À ce propos pourtant, Maurice suggérait une « base méthodologique » déduite des dispositions de la Convention que le Tribunal international du droit de la mer (TIDM) avait déjà utilisée, permettant d’appliquer à un litige d’autres règles du droit international qui ne soient pas incompatibles avec la Convention[35]. En effet, sur le fondement des articles 288 et 293, la Convention indique qu’il faut dans un premier temps déterminer si le différend tombe sous l’interprétation et l’application de la Convention[36] et que, si c’est le cas, le Tribunal doit alors l’appliquer en plus des autres règles du droit international qui ne sont pas incompatibles avec celle-ci[37].

Bien que le Tribunal n’ait pas suivi ce raisonnement, il faut admettre que sa justification est persuasive. En effet, ce dernier estime que la nature du litige porte sur la souveraineté terrestre et que la question de l’identification de l’État côtier n’en serait par conséquent qu’une simple manifestation[38]. Cette observation acquise, le Tribunal se demande ensuite dans quelle mesure l’article 288 de la Convention lui permet de qualifier des questions de souveraineté terrestre comme condition préalable nécessaire à la détermination des droits et devoirs des États côtiers[39]. Mais l’analyse de l’intention des rédacteurs lors des travaux préparatoires ne permit pas de trouver de preuves pertinentes. L’article 288 de la Convention ne saurait donc s’étendre aux litiges de souveraineté terrestre[40]. Cette conclusion est somme toute juridiquement discutable. Le fait que les rédacteurs n’aient pas prévu cette possibilité ne justifie pas une interprétation étroite de la compétence[41].

== EXERCICES ==
a – Répondez brièvement à ces questions sur l'extrait du document :
(i) Sur quels articles de la Convention repose la démarche en deux temps qui y est décrite ?
(ii) D'après le Tribunal, sur quoi porte la nature du litige ?
(iii) Qu'est-ce que l'analyse de l'intention des rédacteurs lors des travaux préparatoires n'a pas permis de trouver ?
b – Relevez tous les numéros de notes placés entre crochets dans l'extrait du document.
c – Prolongez l'extrait du document à la suite de sa dernière phrase.

== EXTRAIT DE DONNÉES ==
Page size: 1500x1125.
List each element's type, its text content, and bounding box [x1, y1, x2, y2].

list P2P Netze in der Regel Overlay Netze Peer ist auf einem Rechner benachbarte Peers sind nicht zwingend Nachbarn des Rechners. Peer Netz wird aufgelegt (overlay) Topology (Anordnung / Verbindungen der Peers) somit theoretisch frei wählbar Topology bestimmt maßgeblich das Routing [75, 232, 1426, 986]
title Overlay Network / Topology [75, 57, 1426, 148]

== CORRIGÉ DES EXERCICES ==
a –
(i) Les articles 288 et 293.
(ii) Sur la souveraineté terrestre.
(iii) Des preuves pertinentes.

b – 35, 36, 37, 38, 39, 40, 41

c –
En dernier recours, le Tribunal accepte d’analyser la recevabilité de la lecture a contrario de l’article 298(1)(a)(i) de la Convention proposée par Maurice, en vertu de laquelle les différends de souveraineté terrestre pourraient relever de la compétence générale d’une cour ou d’un tribunal institué par la Convention. Le Tribunal n’est pas cependant convaincu par l’interprétation de Maurice[42].

Ainsi, le Tribunal, en caractérisant les deux premières demandes comme étant un conflit de souveraineté terrestre et en refusant de le trancher sur le fond, adopte une approche étroite de sa compétence[43]. Si cette restriction découle d’un raisonnement relativement persuasif, il n’en demeure pas qu’elle limite largement le débat entre les deux parties.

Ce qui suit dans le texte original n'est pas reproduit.